Kim Chol had symp­toms shown by per­son poi­soned with organophosphate

The Borneo Post (Sabah) - - HOME -

SHAH ALAM: A med­i­cal wit­ness told the High Court here yes­ter­day that the con­di­tion of mur­dered North Korean Kim Chol was con­sis­tent with symp­toms shown by a per­son poi­soned with organophosphate, a chem­i­cal com­pound found in the deadly nerve agent VX.

Univer­siti Malaya Med­i­cal Cen­tre (PPUM) Med­i­cal Of­fi­cer Dr R. Kalyani, who was at­tached with the emer­gency depart­ment of Hos­pi­tal Pu­tra­jaya at the time Kim Chol, half-brother of North Korean leader Kim Jong-un, was mur­dered, said the ex­ter­nal ex­am­i­na­tion on Kim Chol’s body found that it was dif­fer­ent from the usual cases that they would get.

“Usu­ally, when a pa­tient is brought in dead, or af­ter 30 min­utes of Car­diopul­monary Re­sus­ci­ta­tion( CPR ), the pupils would be fixed and di­lated. But with this pa­tient (Kim Chol), they were fixed but con­stricted. Most of the time, clin­i­cally, it’s due to poi­son­ing, specif­i­cally on organophosphate,” she said.

Organophosphate is acutely toxic to hu­mans, bees and wildlife. It is com­monly found in pes­ti­cides and mostly in liq­uid form.

In re­ply to deputy pub­lic pros­e­cu­tor Raja Zaizul Fari­dah Raja Za­harudin dur­ing ex­am­i­na­tionin-chief, the 13th wit­ness said that when the sub­stance is in­gested or ap­plied, it will cause a se­ries of symp­toms, in­clud­ing mio­sis, which is the con­stric­tion of eye pupils.

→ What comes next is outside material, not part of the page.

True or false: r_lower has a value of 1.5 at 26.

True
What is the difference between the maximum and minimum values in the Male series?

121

She was tes­ti­fy­ing in the trial of two women, In­done­sian Siti Aisyah, 25, and Viet­namese Doan Thi Huong, 28, who are ac­cused with four oth­ers still at large of mur­der­ing Kim Chol, 45, at the Kuala Lumpur In­ter­na­tional Air­port 2 ( klia2) de­par­ture hall at 9am on Feb 13.

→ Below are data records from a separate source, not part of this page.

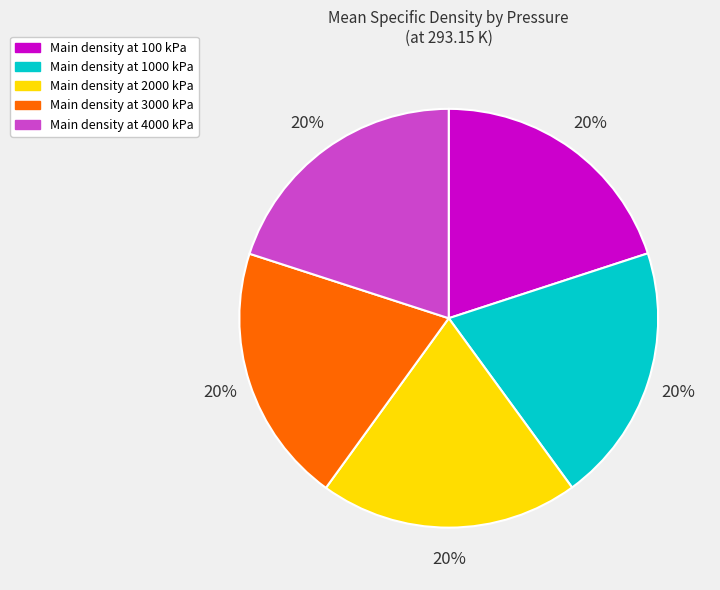

To the nearest percent, what is the average slice percentage?

20%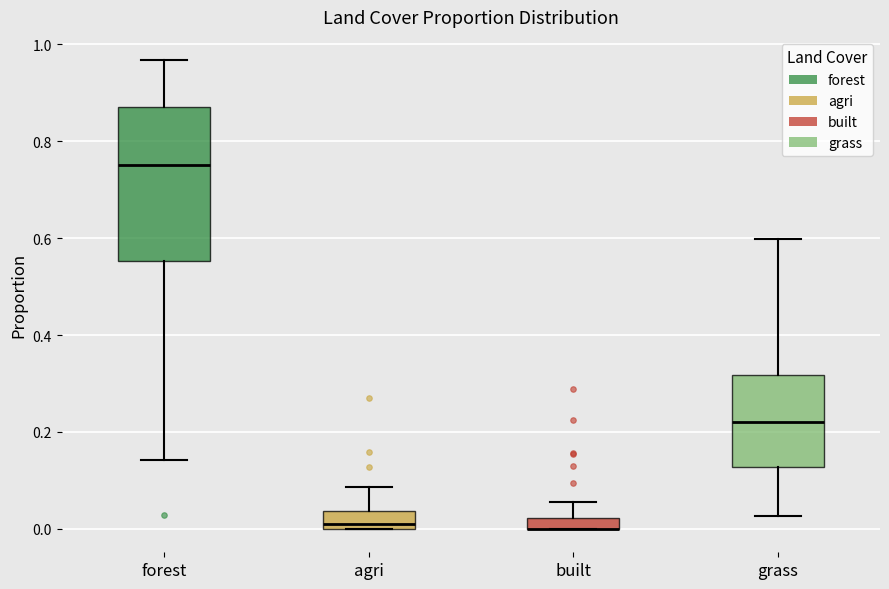

Where is the lower edge of the box for built on the y-axis? The values are not printed on the chart, so give them approximately, as read against the axis.

0.00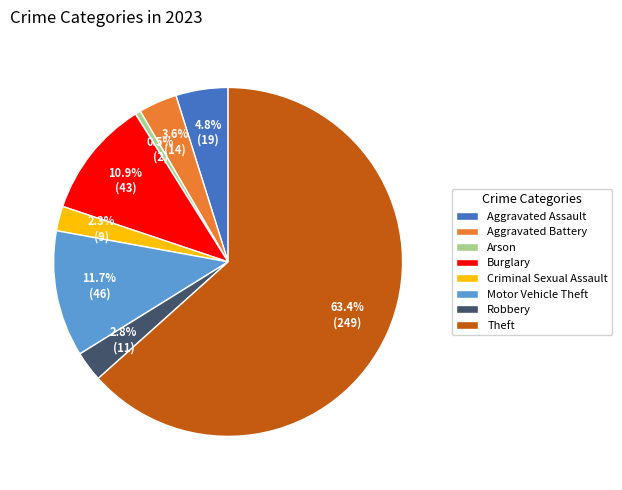

Which slice is the largest?

Theft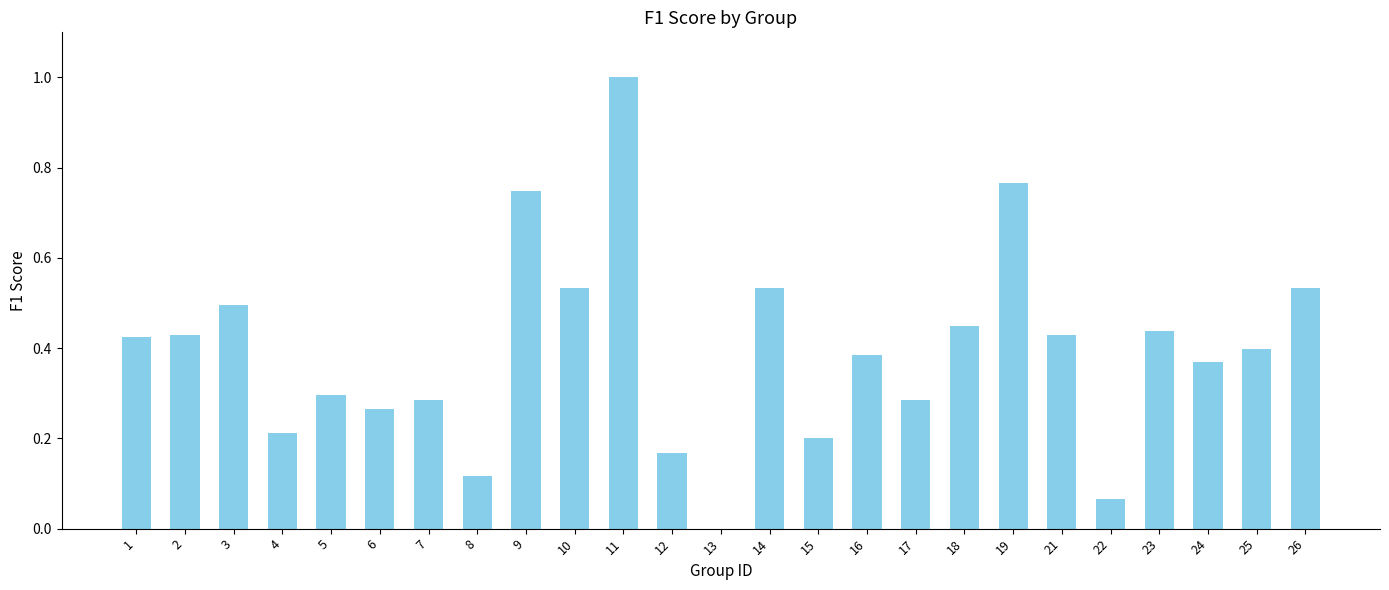

Which label corresponds to the largest value in the chart?

11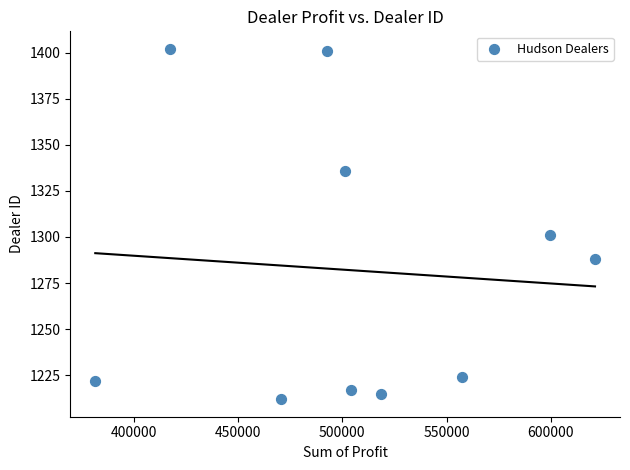

What Y value in the scatter plot is closest to 1307?

1301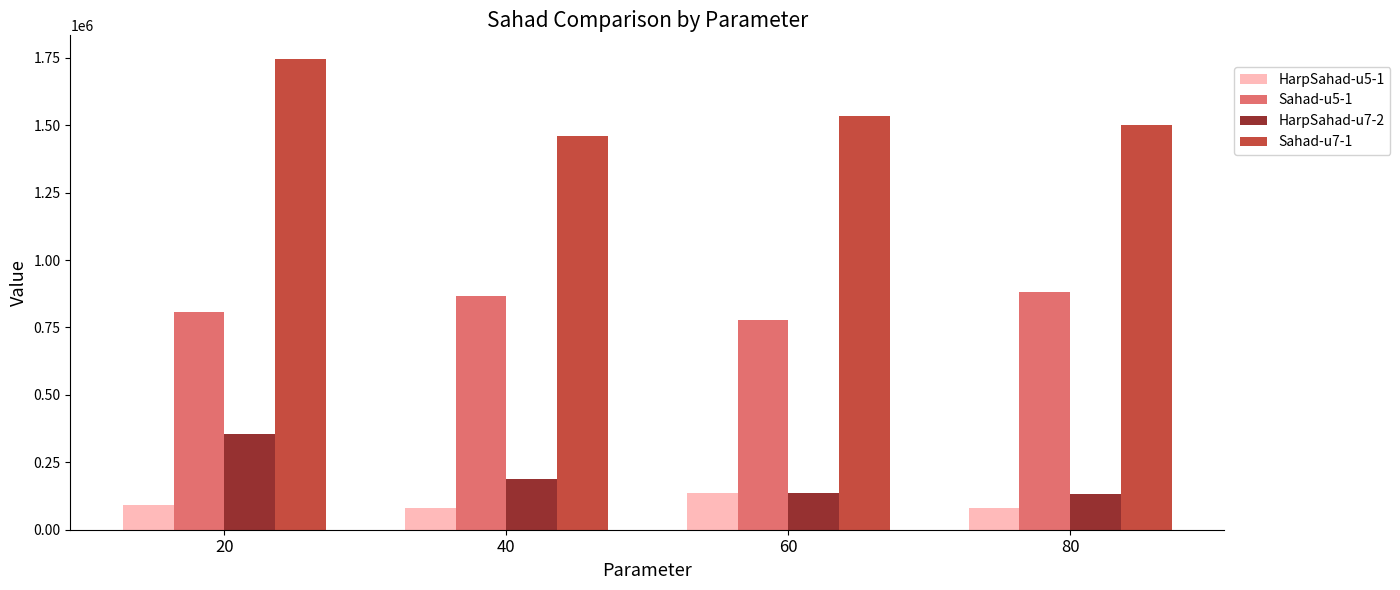

What is the value of the Sahad-u5-1 bar at the 4th from the left?

880999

De­scrib­ing the pa­tient’s con­di­tion when he was brought to the hos­pi­tal by a team of paramedics, Dr Kalyani said there was no pulse, and he was show­ing no signs of life.

She added that af­ter con­duct­ing checks on Kim Chol when he ar­rived, they ini­ti­ated CPR im­me­di­ately for 30 min­utes but stopped af­ter that, as there were no signs of re­turn of spon­ta­neous cir­cu­la­tion.

“He was in an un­re­spon­sive con­di­tion and in­tu­bated with man­ual bag. He was not breath­ing. I did not know the name of pa­tient at that time. I got to know his de­tails af­ter see­ing his pass­port (bear­ing the name Kim Chol) which was car­ried by the para­medic team,” she said.

Dr Kalyani, who was on duty at the emer­gency depart­ment on the day of the in­ci­dent, added that the nurse who sent the vic­tim to the hos­pi­tal told her that the vic­tim was a for­eigner trav­el­ling to a des­ti­na­tion who claimed that “some­thing” was sprayed on his face, when he first sought treat­ment at the Me­nara Med­i­cal Clinic at klia2.

“The same nurse told me that the pa­tient was walk­ing and talk­ing when he ar­rived in the clinic, later on he started to sweat, de­velop seizures, sub­se­quently col­lapsed in the clinic,” she said.

Dr Kalyani also added that, the nurse also re­sus­ci­tated the pa­tient while the pa­tient was in­tu­bated and was also given IV Adren­a­line and Atropine med­i­ca­tions.

“IV Adren­a­line is a com­mon drug use to re­sus­ci­tate while Atropine to in­crease the heart beat. Ac­cord­ing to the staff nurse, the pa­tient had col­lapsed and ex­pe­ri­enced episodes of hy­poten­sion, where the blood pres­sure is very low and the heart­beat of the pa­tient fee­ble, so that is why they ad­min­is­tered these two med­i­ca­tions,” she said.